_Work item_.
Only these lines of the data below are wanted: the one with "in correct places\.", the one with "- Only seller can access to the Inventory", and any lines between them, each repeated exactly.
[Opening Source information section]
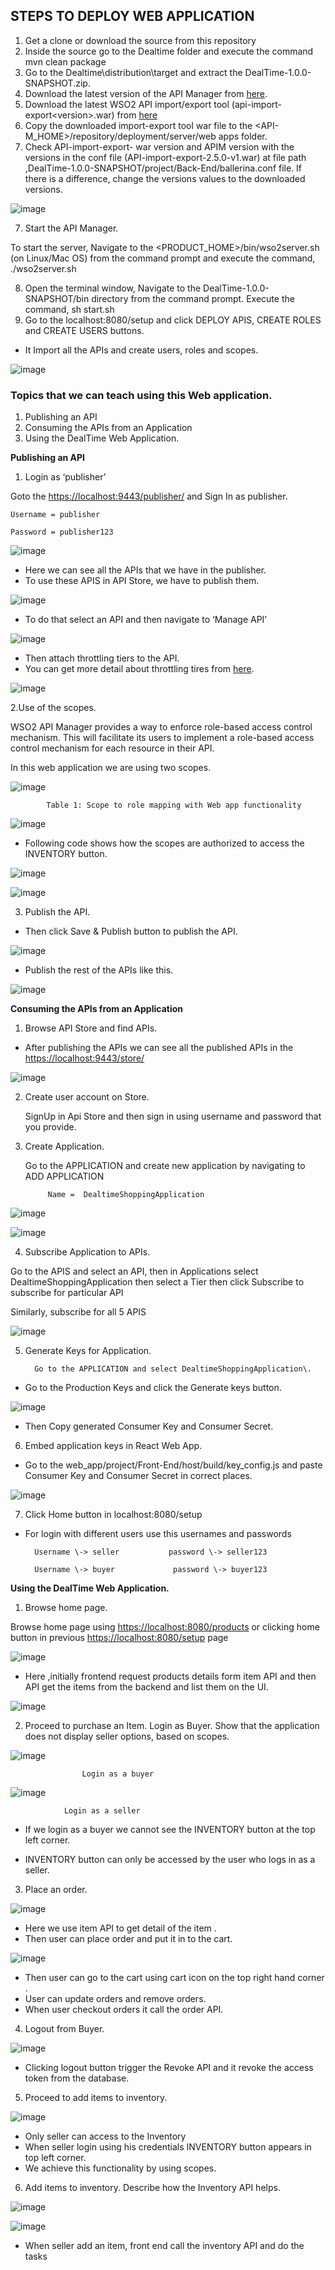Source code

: ## STEPS TO DEPLOY WEB APPLICATION


1. Get a clone or download the source from this repository
1. Inside the source go to the Dealtime folder and execute the command mvn clean package
2. Go to the Dealtime\distribution\target and extract the DealTime-1.0.0-SNAPSHOT.zip.
3. Download the latest version of the API Manager from [here](https://wso2\.com/api\-management/).
4. Download the latest WSO2 API import/export tool \(api\-import\-export\<version>.war\) from [here](https://docs.wso2.com/download/attachments/92522276/api-import-export-2.5.0-v1.war?version=2&modificationDate=1530699446000&api=v2)
5. Copy the downloaded import-export tool war file to the <API\-M\_HOME>/repository/deployment/server/web apps folder\.
6. Check API\-import\-export\- war version and APIM version with the versions in the conf file \(API\-import\-export\-2\.5\.0\-v1\.war\) at file path  ,DealTime-1.0.0-SNAPSHOT/project/Back\-End/ballerina\.conf file\. If there is a difference, change the versions values to the downloaded versions\.

![image](Readme%20file%20images/1.png)

7. Start the API Manager\.

To start the server, Navigate to the <PRODUCT\_HOME>/bin/wso2server\.sh \(on Linux/Mac OS\) from the command prompt and execute the command, \./wso2server\.sh

8. Open the terminal window, Navigate to the DealTime-1.0.0-SNAPSHOT/bin directory from the command prompt\. Execute the command, sh start\.sh
9. Go to the localhost:8080/setup  and click DEPLOY APIS, CREATE ROLES and CREATE USERS  buttons\.

- It Import all the APIs and create users, roles and scopes\.  

![image](Readme%20file%20images/2.png)

### Topics that we can teach using this Web application\.

1. Publishing an API
2. Consuming the APIs from an Application
3. Using the DealTime Web Application\.

__Publishing an API__

1. Login as ‘publisher’

Goto the [https://localhost:9443/publisher/](https://localhost:9443/publisher/) and Sign In as publisher\.

	Username = publisher

	Password = publisher123

![image](Readme%20file%20images/3.png)

- Here we can see all the APIs that we have in the publisher\.
- To use these APIS in API Store, we have to publish them\.

![image](Readme%20file%20images/4.png)

- To do that select an API and then navigate to ‘Manage API’

![image](Readme%20file%20images/5.png)

- Then attach throttling tiers to the API\.
- You can get more detail about throttling tires from [here](https://docs\.wso2\.com/display/AM250/Setting\+Throttling\+Limits). 

![image](Readme%20file%20images/6.png)

2.Use of the scopes\.

WSO2 API Manager provides a way to enforce role\-based access control mechanism\. This will facilitate its users to implement a role\-based access control mechanism for each resource in their API\.  


In this web application we are using two scopes\.

	
![image](Readme%20file%20images/28.png)

            Table 1: Scope to role mapping with Web app functionality


![image](Readme%20file%20images/7.png)

- Following code shows how the scopes are authorized to access the INVENTORY button\.

![image](Readme%20file%20images/8.png)

![image](Readme%20file%20images/9.png)

3. Publish the API\.

- Then click Save & Publish button to publish the API\.

	

![image](Readme%20file%20images/10.png)

- Publish the rest of the APIs like this.

![image](Readme%20file%20images/11.png)

__Consuming the APIs from an Application__

1. Browse API Store and find APIs\.

- After publishing the APIs we can see all the published APIs in the [https://localhost:9443/store/](https://localhost:9443/publisher/)

![image](Readme%20file%20images/12.png)

2. Create user account on Store\.

	SignUp in Api Store and then sign in using username and password that you provide\.

3. Create Application\.

	Go to the APPLICATION and create new application by navigating to ADD APPLICATION

			Name =  DealtimeShoppingApplication 

![image](Readme%20file%20images/13.png)

![image](Readme%20file%20images/14.png)

4. Subscribe Application to APIs\.

Go to the APIS and select an API, then in Applications select DealtimeShoppingApplication then select a Tier then click Subscribe to subscribe for particular API

Similarly, subscribe for all 5 APIS

![image](Readme%20file%20images/15.png)

5. Generate Keys for Application\.

         Go to the APPLICATION and select DealtimeShoppingApplication\.

- Go to the Production Keys and click the Generate keys button\.

![image](Readme%20file%20images/16.png)

- Then Copy  generated Consumer Key and Consumer Secret\.

6. Embed application keys in React Web App\.

- Go to the web\_app/project/Front\-End/host/build/key\_config\.js and paste Consumer Key and Consumer Secret in correct places\.

![image](Readme%20file%20images/17.png)

7. Click Home button in localhost:8080/setup 

- For login with different users use this  usernames and passwords 

		Username \-> seller           password \-> seller123

		Username \-> buyer             password \-> buyer123

__Using the DealTime Web Application\.__

1. Browse home page\. 

Browse home page using	[https://localhost:8080/products](https://localhost:8080/products) or clicking home button in previous  [https://localhost:8080/setup](https://localhost:8080/setup) page

![image](Readme%20file%20images/18.png)
	

- Here ,initially frontend request products details form item API and then API get the items from the backend and list them on the UI\.

![image](Readme%20file%20images/19.png)

2. Proceed to purchase an Item\. Login as Buyer\. Show that the application does not display seller options, based on scopes\.

![image](Readme%20file%20images/20.png)

					Login as a buyer

![image](Readme%20file%20images/21.png)

				Login as a seller

- If we login as a buyer we cannot see the INVENTORY button at the top left corner\.

- INVENTORY button can only be accessed by the user who logs in as a seller\.

 

3. Place an order\.

![image](Readme%20file%20images/22.png)

- Here we use item API to get detail of the item \.
- Then user can place order and put it in to the cart\. 

![image](Readme%20file%20images/23.png)

- Then user can go to the cart using cart icon on the top right hand corner \.
- User can update orders  and remove orders\.
- When user checkout orders it call the order API\.

4. Logout from Buyer\. 

![image](Readme%20file%20images/24.png)

- Clicking logout button trigger the Revoke API and it revoke the access token from the database\.

5. Proceed to add items to inventory\.

![image](Readme%20file%20images/25.png)

- Only seller can access to the Inventory 
- When seller login using his credentials INVENTORY button appears in top left corner\.
- We achieve this functionality by using scopes\.

6. Add items to inventory\. Describe how the Inventory API helps\.

![image](Readme%20file%20images/26.png)

![image](Readme%20file%20images/27.png)

- When seller add an item, front end call the inventory API and do the  tasks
[Closing Source information section]
_Solution to the problem_.
- Go to the web\_app/project/Front\-End/host/build/key\_config\.js and paste Consumer Key and Consumer Secret in correct places\.

![image](Readme%20file%20images/17.png)

7. Click Home button in localhost:8080/setup 

- For login with different users use this  usernames and passwords 

		Username \-> seller           password \-> seller123

		Username \-> buyer             password \-> buyer123

__Using the DealTime Web Application\.__

1. Browse home page\. 

Browse home page using	[https://localhost:8080/products](https://localhost:8080/products) or clicking home button in previous  [https://localhost:8080/setup](https://localhost:8080/setup) page

![image](Readme%20file%20images/18.png)
	

- Here ,initially frontend request products details form item API and then API get the items from the backend and list them on the UI\.

![image](Readme%20file%20images/19.png)

2. Proceed to purchase an Item\. Login as Buyer\. Show that the application does not display seller options, based on scopes\.

![image](Readme%20file%20images/20.png)

					Login as a buyer

![image](Readme%20file%20images/21.png)

				Login as a seller

- If we login as a buyer we cannot see the INVENTORY button at the top left corner\.

- INVENTORY button can only be accessed by the user who logs in as a seller\.

 

3. Place an order\.

![image](Readme%20file%20images/22.png)

- Here we use item API to get detail of the item \.
- Then user can place order and put it in to the cart\. 

![image](Readme%20file%20images/23.png)

- Then user can go to the cart using cart icon on the top right hand corner \.
- User can update orders  and remove orders\.
- When user checkout orders it call the order API\.

4. Logout from Buyer\. 

![image](Readme%20file%20images/24.png)

- Clicking logout button trigger the Revoke API and it revoke the access token from the database\.

5. Proceed to add items to inventory\.

![image](Readme%20file%20images/25.png)

- Only seller can access to the Inventory 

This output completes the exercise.